There are at least five big changes in how work is organized that job seekers will have to adjust to:

  • Jobs are increasingly service-providing not goods-producing. Goods-producing is primarily work in farming, mining, manufacturing and construction. Now about 20 percent of American employment and continuously declining as a share of national employment.
  • Good-paying work is increasingly going to professionals and managers who work in offices, schools and hospitals. Yes there are good-paying jobs that do not require a four year degree. And certainly there are  good-paying jobs not done in offices, schools and hospitals. But good-paying work with good benefits is increasingly going to those with four year degrees or more and is increasingly concentrated in knowledge-based services.
  • Smarter and smarter machines are accelerating the creative destruction of jobs, occupations and even industries. But which jobs, occupations and industries will be most affected and when is unpredictable. So your job and occupation today are less secure than yesterday and even less secure tomorrow than today.
  • Because of smarter and smarter machines, work is increasingly right brain. Daniel Pink in A Whole New Mind posits that new good-paying jobs increasingly will go to people who are creators, empathizers, pattern recognizers and meaning makers.
  • Increasingly contingent: more and more of us working for ourselves, not an employer. Contingent (gig economy) jobs so far tend to be low paying and without benefits.

To us that means that those most likely to have good-paying forty year careers are those with the best rock climbing and free agent skills.

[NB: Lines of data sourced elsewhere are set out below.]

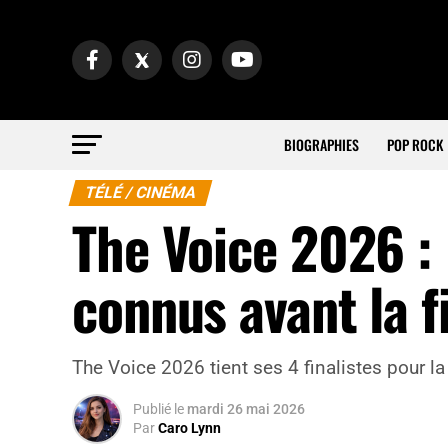
BIOGRAPHIES
POP ROCK
TÉLÉ / CINÉMA
The Voice 2026 : 
connus avant la f
The Voice 2026 tient ses 4 finalistes pour l
Publié
le
mardi 26 mai 2026
Par
Caro Lynn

Rock climbers instead of ladder climbers. The notion of a career ladder–– predictable and linear steps upwards––in a world that is constantly changing is obsolete. Rather people will need to be like rock climbers––constantly adjusting to new opportunities and challenges. And then resourceful so they can take advantage of those opportunities. Add to that increasingly the ability to be your own employer. Finding good-paying work and good benefits and managing your own finances.

That means we need public policy to prepare us to be rock climbers and free agents. Which means a complete transformation in how we approach education. No longer about building primarily occupation-specific skills and no longer limited to pre K-16. But also to offer supports for periods of temporary unemployment. And, maybe most importantly, to augment wages and benefits for those in the many low-paying jobs either through employer mandates like the minimum wage and/or an expanded safety net like the earned income tax credit and universal health insurance.